GIVEN INSTRUCTION:
Reproduce every row below word for word.

Collected data entries:
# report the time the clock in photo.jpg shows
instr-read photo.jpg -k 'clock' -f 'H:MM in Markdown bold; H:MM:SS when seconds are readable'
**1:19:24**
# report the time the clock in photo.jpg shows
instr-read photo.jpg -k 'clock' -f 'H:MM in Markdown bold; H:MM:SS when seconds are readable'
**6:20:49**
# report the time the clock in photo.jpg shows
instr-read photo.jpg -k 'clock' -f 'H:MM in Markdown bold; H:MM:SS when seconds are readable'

WORKED SOLUTION:
# report the time the clock in photo.jpg shows
instr-read photo.jpg -k 'clock' -f 'H:MM in Markdown bold; H:MM:SS when seconds are readable'
**1:19:24**
# report the time the clock in photo.jpg shows
instr-read photo.jpg -k 'clock' -f 'H:MM in Markdown bold; H:MM:SS when seconds are readable'
**6:20:49**
# report the time the clock in photo.jpg shows
instr-read photo.jpg -k 'clock' -f 'H:MM in Markdown bold; H:MM:SS when seconds are readable'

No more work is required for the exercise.